実際、エンジン以外にも凝りまくった設計だった。

ロータリーエンジンは前車軸の後ろに搭載されたフロントミドシップレイアウト。これでスポーツカーが重視する前後の重量配分を、理想的な50対50にしていた。

エンジン搭載位置を下げ、コーナリング性能にとって重要な重心高を、先代RX-7より25ミリ低くすることに成功。同時に軽量化が行われ、車重は100キロ以上軽くなっていた。

サスペンションシステムも軽量化がはかられるとともに、設計が徹底的に見直されていた。

クルマは走行中にあらゆる方向からさまざまな入力を受けるために、理想的なコーナリングラインなどの実現がむずかしい。

マツダでは、液体封入ラバーブッシュやピローボールのマウントなどをサスペンションシステムに採用。クルマにかかる重力などの影響を減じて、素直なステアリング特性の実現をめざしていた。

これをマツダでは、「4輪ダイナミックジオメトリーコントロール機構」と名づけていた。

マツダはFD・RX-7を改良し続けた

ブレーキシステムもおごっていた。前輪には対向4ピストンのアルミニム製キャリパー付きの通気式ディスクを採用。

ブレーキのマスターシリンダーはシングルでなくタンデム(縦列)。
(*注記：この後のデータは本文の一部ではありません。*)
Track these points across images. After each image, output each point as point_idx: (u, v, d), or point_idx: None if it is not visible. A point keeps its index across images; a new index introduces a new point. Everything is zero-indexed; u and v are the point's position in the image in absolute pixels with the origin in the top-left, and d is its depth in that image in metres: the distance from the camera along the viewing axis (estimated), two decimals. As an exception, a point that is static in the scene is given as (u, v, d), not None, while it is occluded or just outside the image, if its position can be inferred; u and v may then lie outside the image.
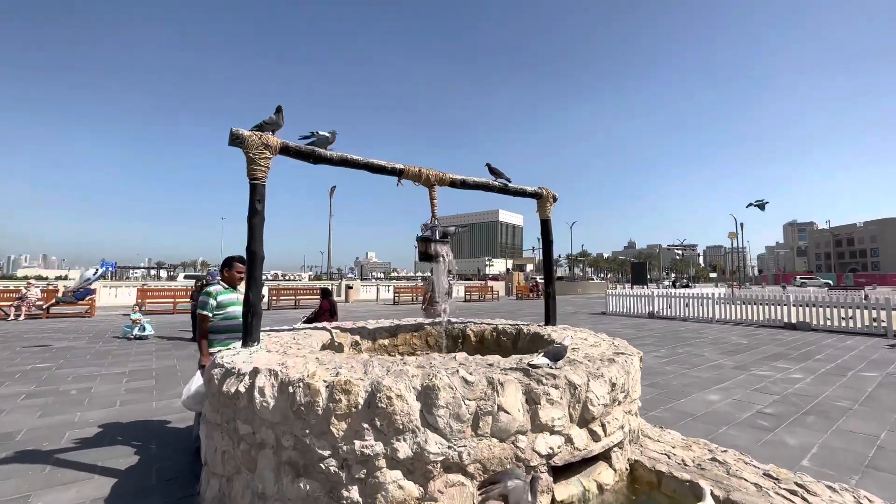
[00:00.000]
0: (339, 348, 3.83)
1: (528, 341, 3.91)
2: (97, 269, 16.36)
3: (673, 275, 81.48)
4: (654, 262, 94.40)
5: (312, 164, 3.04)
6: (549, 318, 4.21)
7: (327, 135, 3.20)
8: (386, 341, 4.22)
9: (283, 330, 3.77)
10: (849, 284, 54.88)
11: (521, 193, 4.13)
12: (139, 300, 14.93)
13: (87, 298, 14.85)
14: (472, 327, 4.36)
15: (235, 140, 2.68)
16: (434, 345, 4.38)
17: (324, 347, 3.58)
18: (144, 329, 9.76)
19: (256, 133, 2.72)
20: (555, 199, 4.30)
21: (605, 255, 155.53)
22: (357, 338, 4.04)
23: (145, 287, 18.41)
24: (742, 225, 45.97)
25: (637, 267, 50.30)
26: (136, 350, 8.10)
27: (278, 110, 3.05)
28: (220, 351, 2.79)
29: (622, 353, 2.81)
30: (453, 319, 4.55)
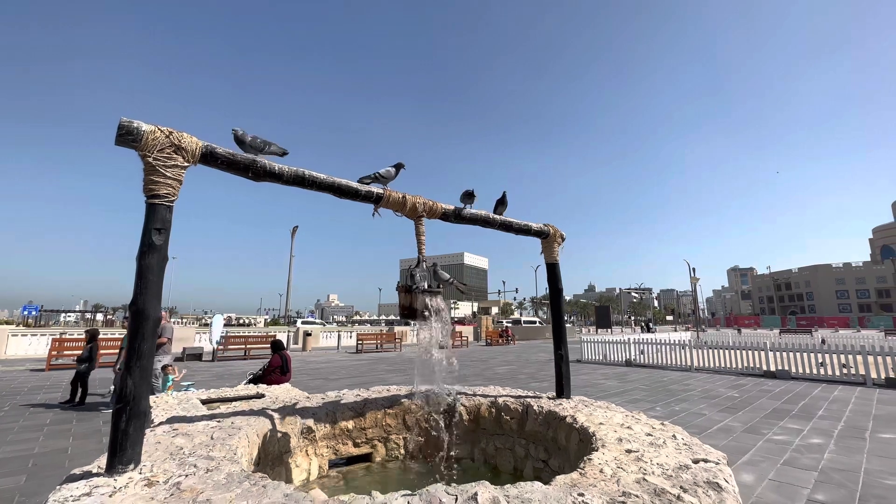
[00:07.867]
0: (283, 440, 2.73)
1: (539, 424, 2.98)
2: None
3: (642, 318, 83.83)
4: (614, 305, 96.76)
5: (252, 180, 2.12)
6: (563, 388, 3.33)
7: (391, 169, 2.77)
8: (350, 424, 3.15)
9: (199, 418, 2.64)
10: (792, 328, 58.27)
11: (526, 231, 3.37)
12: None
13: (-17, 351, 12.40)
14: (463, 401, 3.39)
15: (126, 137, 1.74)
16: (414, 425, 3.35)
17: (260, 447, 2.48)
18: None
19: (163, 129, 1.80)
20: (563, 239, 3.57)
21: (568, 298, 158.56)
22: (310, 422, 2.96)
23: (63, 336, 15.78)
24: (695, 270, 48.40)
25: (601, 310, 50.86)
26: (24, 423, 6.35)
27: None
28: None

2重の安全構造を採用したのは、ブレーキが壊れたら勝てない(そもそも危険)という“レース屋”的発想、と感心したものだ。

冒頭でふれたとおり、当初は「アンフィニ」チャネル用のモデルとして開発されたFDだったが、1996年に「マツダアンフィニ」に店舗統合が行われたのを機に、翌1997年に、マツダRX-7となった。

マツダの3代目RX-7、FD型と呼ばれていた
アルミニウム製のダブルウィッシュボーンタイプのサスペンションを採用(写真:マツダ)

マツダは、このクルマに改良を施し続けた。そこもすごい。1992年には、そもそも1300キロを切っていた車重をさらに30キロ軽量化した特別仕様車「タイプRZ」を発売。

1993年には、サスペンションシステムを改良し、かつ、シートを2座にした「タイプR-2」を発表。1996年にはマニュアル変速機搭載車の出力を265馬力に引き上げた。